Stored data entries
■ ■ ■ ■ ■ ■ ■
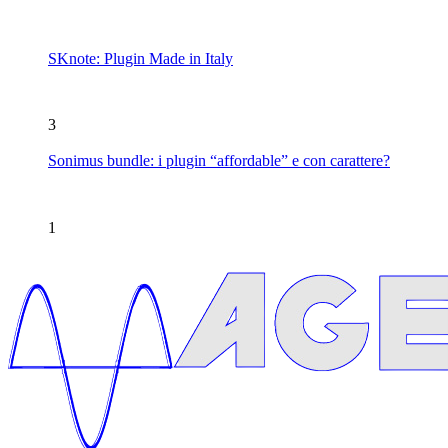
SKnote: Plugin Made in Italy
3
Sonimus bundle: i plugin “affordable” e con carattere?
1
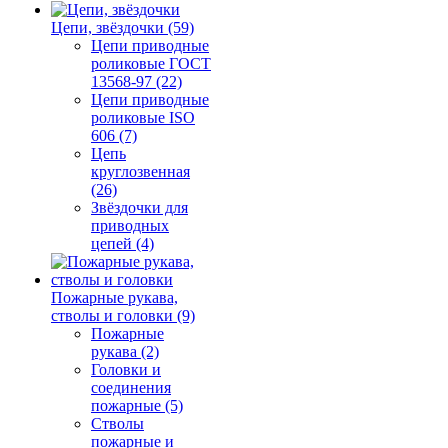
Цепи, звёздочки (59)
Цепи приводные
роликовые ГОСТ
13568-97 (22)
Цепи приводные
роликовые ISO
606 (7)
Цепь
круглозвенная
(26)
Звёздочки для
приводных
цепей (4)
Пожарные рукава,
стволы и головки (9)
Пожарные
рукава (2)
Головки и
соединения
пожарные (5)
Стволы
пожарные и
■ ■ ■ ■ ■ ■ ■
● **Required work**:
For this exercise, print all of the entries exactly as they appear, but without pictures.

● **Exercise solution**:
SKnote: Plugin Made in Italy
3
Sonimus bundle: i plugin “affordable” e con carattere?
1
Цепи, звёздочки (59)
Цепи приводные
роликовые ГОСТ
13568-97 (22)
Цепи приводные
роликовые ISO
606 (7)
Цепь
круглозвенная
(26)
Звёздочки для
приводных
цепей (4)
Пожарные рукава,
стволы и головки (9)
Пожарные
рукава (2)
Головки и
соединения
пожарные (5)
Стволы
пожарные и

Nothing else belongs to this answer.